Thomas Buonomo, in a column printed in this paper on Aug. 1, criticized a recent Christians United for Israel (CUFI) conference as "radical" and CUFI's leader as "demagogic." The author also claimed that those leaders standing by their Christian principles in support of Israel were guided by "superstitious beliefs."
The criticism included a denouncement of Sen. Lindsey Graham for speaking to the organization and voicing support for their views regarding Israel.
The author also suggested, irresponsibly in our view, that blood would be on the hands of Sen. Graham and these Christian leaders because of their religious reasons for supporting Israel.
We find it disappointing that one of our elected leaders would be criticized for finding common ground with a religious group supporting the only functioning democratic government in the Middle East.
The CUFI organization advocates for the protection of Israel as a free state and as a refuge for the Jewish peoples of the world. Even without the CUFI's religious reasons for supporting Israel, the logic of American support for Israel is compelling.
Israel is a prosperous democracy in a region of the world filled with despots and oppressive governments, some of which have called for Israel's annihilation. America's national security interests are best served by supporting freedom-loving democracies around the world - especially in the Middle East.
In Israel, women have equal rights as their male counterparts. Women can drive cars, work, and vote in Israel. Sadly, that is not the case in many other countries in the region. In much of the Arab world, even some nations considered friendly to America, women are treated like property and Christians are threatened with death. Israel guarantees freedom for its millions of Arab residents, as well as Jews and others, to choose their own religious viewpoint, or to have no religion at all.
The suggestion that Americans of faith should hide their views while in the public arena is repugnant. By describing the faith traditions of millions of Americans as "superstitious," the author has weakened his own argument and offended every religious viewpoint.
Was it "superstitious" for Thomas Jefferson to refer to the "Creator" in the Declaration of Independence?
Would the author suggest we should dispense with the Declaration for its religious content?
America has been enriched by the religious values of its people.
The civil rights movement began in churches, the abolitionist movement began in churches, the first universities and hospitals in America were started by religious groups. Faith has always been a part of the public square in the United States, and the nation is far better for it.

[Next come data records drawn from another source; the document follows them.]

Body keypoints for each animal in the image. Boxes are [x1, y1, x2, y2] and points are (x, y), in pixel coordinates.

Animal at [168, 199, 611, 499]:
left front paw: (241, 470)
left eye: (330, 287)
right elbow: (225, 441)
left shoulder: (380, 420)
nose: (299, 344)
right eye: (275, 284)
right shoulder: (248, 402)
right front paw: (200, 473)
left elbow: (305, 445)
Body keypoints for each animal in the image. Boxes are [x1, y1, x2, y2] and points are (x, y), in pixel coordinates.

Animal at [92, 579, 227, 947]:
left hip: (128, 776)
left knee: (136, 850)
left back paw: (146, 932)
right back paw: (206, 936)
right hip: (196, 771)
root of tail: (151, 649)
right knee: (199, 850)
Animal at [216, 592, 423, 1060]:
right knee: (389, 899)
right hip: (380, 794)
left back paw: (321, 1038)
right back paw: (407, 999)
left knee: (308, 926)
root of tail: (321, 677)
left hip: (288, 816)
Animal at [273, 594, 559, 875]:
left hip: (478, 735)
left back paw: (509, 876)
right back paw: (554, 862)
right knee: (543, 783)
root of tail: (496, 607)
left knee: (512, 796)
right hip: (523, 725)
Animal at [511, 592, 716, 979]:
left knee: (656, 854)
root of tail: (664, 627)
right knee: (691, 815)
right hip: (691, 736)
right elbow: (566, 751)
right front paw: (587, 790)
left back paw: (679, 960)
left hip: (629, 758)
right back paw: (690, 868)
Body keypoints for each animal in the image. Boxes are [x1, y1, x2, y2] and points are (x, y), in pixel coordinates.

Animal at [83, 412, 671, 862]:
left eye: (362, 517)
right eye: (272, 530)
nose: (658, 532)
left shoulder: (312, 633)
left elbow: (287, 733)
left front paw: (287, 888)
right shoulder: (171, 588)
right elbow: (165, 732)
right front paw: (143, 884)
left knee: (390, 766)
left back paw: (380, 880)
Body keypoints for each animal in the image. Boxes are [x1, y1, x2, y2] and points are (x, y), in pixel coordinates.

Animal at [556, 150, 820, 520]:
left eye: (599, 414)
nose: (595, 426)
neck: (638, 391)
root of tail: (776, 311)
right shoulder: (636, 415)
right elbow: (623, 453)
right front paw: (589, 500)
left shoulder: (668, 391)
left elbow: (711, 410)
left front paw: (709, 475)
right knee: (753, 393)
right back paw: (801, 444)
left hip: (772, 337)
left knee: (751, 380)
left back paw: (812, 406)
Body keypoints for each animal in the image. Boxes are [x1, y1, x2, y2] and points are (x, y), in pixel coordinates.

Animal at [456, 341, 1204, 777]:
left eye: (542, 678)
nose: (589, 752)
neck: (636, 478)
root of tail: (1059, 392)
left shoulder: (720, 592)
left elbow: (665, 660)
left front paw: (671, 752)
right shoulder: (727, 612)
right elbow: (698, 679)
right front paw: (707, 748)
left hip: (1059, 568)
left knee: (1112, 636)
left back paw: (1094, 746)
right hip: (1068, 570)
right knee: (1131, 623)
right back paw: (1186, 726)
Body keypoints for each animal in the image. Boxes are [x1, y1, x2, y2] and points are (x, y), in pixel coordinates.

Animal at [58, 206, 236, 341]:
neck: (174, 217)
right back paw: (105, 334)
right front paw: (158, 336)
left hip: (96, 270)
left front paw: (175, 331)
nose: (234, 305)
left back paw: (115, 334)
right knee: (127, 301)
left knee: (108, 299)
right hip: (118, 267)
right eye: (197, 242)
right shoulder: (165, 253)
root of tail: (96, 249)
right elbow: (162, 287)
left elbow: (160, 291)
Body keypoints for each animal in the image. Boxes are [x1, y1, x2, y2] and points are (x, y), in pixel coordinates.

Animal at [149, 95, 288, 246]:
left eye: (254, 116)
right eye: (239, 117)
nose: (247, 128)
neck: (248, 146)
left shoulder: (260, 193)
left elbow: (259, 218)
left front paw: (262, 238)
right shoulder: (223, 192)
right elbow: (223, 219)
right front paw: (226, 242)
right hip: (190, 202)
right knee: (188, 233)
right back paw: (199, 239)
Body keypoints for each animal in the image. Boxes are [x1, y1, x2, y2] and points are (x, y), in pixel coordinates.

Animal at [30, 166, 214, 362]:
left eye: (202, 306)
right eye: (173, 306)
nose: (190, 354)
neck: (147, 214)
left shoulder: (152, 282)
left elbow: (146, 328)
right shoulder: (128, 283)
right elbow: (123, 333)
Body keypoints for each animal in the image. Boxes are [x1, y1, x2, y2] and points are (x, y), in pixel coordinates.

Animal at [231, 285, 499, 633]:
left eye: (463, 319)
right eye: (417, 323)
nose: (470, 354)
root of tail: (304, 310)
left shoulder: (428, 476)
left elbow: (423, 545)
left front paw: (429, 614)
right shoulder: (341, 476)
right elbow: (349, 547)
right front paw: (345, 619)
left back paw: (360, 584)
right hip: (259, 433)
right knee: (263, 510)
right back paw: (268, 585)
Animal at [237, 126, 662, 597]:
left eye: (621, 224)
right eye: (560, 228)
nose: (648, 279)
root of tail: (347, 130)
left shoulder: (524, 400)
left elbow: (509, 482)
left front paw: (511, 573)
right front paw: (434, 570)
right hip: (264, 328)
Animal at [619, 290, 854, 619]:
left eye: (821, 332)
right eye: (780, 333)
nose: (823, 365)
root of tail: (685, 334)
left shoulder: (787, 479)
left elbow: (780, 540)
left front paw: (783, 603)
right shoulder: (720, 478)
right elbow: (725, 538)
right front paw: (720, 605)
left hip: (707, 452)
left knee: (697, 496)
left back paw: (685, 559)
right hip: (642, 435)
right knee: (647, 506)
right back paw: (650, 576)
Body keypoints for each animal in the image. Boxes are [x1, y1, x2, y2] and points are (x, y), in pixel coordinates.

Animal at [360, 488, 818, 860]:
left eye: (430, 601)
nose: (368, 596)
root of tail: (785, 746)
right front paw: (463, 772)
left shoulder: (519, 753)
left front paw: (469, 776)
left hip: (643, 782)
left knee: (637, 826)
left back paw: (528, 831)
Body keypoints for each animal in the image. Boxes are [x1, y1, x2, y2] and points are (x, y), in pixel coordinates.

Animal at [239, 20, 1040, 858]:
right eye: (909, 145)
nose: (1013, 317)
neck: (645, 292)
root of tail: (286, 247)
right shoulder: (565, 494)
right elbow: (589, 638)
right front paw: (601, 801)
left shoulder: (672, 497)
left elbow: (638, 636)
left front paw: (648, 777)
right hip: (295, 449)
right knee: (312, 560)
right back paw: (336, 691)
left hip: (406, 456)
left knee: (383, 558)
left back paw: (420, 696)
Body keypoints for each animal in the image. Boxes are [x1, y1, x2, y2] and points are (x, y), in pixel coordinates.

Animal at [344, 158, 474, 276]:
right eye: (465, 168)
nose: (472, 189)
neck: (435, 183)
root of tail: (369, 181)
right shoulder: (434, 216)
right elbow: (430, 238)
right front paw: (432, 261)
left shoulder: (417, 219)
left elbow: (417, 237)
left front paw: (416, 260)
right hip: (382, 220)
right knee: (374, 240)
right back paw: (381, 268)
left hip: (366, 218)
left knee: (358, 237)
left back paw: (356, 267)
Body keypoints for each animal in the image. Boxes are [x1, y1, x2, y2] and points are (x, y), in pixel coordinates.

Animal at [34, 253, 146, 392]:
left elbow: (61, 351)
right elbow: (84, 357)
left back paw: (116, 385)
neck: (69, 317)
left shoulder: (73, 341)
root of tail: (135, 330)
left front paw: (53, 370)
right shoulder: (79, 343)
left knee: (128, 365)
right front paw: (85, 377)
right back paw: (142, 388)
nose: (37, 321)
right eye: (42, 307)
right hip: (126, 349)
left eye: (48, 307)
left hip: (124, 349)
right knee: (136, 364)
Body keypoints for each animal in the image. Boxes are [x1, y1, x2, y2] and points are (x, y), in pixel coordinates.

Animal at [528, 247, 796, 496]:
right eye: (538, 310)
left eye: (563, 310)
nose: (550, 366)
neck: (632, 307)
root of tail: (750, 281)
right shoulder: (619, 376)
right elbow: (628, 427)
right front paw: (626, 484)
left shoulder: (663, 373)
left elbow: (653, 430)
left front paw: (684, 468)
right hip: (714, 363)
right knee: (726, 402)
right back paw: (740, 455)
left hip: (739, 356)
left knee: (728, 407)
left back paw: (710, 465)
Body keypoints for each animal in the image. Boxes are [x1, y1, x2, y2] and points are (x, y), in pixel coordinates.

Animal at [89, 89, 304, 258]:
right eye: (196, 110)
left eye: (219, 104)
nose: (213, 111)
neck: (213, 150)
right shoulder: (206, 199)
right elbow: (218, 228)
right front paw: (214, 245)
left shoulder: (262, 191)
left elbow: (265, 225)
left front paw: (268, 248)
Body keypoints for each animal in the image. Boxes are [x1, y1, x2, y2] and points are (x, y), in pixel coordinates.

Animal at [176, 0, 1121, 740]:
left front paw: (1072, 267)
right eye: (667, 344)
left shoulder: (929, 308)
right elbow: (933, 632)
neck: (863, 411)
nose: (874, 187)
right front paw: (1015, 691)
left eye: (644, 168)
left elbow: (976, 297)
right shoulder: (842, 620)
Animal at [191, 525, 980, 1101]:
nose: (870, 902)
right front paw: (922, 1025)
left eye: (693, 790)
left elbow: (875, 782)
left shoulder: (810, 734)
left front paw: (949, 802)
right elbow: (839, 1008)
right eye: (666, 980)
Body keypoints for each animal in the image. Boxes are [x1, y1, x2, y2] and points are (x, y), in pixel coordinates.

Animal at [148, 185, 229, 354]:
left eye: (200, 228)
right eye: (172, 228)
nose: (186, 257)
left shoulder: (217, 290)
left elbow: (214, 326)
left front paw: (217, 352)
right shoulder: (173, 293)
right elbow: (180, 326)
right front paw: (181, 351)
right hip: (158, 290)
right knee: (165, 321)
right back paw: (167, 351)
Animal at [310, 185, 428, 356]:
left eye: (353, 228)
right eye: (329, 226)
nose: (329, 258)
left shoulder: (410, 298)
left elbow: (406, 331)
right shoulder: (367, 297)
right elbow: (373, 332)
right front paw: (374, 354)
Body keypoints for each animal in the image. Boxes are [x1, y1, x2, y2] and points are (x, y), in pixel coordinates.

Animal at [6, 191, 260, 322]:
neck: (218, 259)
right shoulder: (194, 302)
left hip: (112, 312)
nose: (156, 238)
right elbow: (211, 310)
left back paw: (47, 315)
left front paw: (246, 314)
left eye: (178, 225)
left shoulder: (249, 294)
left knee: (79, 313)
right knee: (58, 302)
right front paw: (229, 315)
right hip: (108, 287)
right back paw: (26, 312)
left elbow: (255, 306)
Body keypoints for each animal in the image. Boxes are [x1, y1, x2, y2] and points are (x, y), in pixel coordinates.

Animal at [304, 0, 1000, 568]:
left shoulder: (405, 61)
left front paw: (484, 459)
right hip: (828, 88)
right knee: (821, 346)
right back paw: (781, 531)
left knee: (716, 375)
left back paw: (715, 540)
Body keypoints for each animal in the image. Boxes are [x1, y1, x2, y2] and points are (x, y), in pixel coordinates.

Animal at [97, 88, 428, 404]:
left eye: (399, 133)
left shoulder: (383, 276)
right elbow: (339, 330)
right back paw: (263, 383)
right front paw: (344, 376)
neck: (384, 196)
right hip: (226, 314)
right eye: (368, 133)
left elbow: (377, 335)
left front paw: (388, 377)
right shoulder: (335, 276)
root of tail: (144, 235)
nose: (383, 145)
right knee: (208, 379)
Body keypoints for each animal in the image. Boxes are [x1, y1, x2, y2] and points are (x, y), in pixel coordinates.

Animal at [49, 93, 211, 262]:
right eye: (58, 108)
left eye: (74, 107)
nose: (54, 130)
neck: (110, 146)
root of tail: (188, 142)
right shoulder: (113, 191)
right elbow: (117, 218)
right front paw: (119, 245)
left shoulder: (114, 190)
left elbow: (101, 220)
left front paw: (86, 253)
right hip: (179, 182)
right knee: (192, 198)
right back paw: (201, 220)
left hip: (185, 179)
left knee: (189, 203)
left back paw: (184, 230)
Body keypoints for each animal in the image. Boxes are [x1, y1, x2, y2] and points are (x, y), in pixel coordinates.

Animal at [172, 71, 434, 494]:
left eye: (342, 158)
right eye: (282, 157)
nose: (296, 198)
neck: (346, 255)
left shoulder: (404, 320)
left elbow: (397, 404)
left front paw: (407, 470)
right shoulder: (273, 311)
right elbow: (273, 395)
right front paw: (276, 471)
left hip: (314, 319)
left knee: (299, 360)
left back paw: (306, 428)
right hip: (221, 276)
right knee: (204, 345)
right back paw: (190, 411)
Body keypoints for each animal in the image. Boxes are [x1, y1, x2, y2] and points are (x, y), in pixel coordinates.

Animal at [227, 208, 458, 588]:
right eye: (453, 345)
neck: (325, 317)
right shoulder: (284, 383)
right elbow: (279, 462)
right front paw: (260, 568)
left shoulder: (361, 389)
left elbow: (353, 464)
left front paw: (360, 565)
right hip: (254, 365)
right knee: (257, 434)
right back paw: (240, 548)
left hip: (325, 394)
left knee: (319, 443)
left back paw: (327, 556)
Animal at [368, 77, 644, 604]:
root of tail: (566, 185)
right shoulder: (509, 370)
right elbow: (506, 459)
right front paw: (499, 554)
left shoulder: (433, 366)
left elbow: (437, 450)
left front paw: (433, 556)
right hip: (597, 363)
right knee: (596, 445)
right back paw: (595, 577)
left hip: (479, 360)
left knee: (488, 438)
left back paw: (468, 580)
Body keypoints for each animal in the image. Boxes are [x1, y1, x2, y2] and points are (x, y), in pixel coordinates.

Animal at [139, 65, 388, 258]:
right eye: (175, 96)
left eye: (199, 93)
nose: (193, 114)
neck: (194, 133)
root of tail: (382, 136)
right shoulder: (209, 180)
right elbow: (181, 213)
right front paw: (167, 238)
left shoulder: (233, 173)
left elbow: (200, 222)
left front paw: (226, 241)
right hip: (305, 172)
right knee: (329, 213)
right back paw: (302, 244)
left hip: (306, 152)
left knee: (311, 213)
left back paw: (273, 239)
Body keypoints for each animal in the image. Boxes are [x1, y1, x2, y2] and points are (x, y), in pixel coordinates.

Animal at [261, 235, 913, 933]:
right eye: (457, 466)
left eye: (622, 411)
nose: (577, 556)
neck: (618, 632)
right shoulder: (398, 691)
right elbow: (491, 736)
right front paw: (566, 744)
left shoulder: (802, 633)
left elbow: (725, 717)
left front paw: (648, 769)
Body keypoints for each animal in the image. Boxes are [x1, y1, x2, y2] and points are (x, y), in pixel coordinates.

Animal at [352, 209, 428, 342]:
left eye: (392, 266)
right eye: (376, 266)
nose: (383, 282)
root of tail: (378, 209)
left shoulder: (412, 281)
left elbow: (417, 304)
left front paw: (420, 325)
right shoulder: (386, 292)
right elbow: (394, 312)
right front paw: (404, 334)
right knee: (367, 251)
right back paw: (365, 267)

We respect Sens. Graham and Tim Scott for displaying the courage to express their faith in a public forum and for supporting a free and independent State of Israel. We also affirm that support for Israel does not infer antipathy toward the Palestinian people.
We recognize that millions of Palestinians have been harmed by the Hamas government's penchant for violence, and the situation in Gaza is a humanitarian crisis. We encourage our senators and other elected leaders to support new leadership in Gaza which will promote the best interests of the millions of Palestinian people who long for peace.
Our belief, based on the first two chapters of the Bible, is that every human being is made in God's image with dignity and worth whether Palestinian or Jew, male or female, rich or poor, legal or illegal.
Is the unique value of every human being merely a superstitious idea? Thomas Jefferson didn't think so, and we are all better for it.
The Rev. Marshall Blalock is pastor of First Baptist Church of Charleston, and the Rev. Sonny Holmes is the lead pastor of Northwood Baptist Church in North Charleston.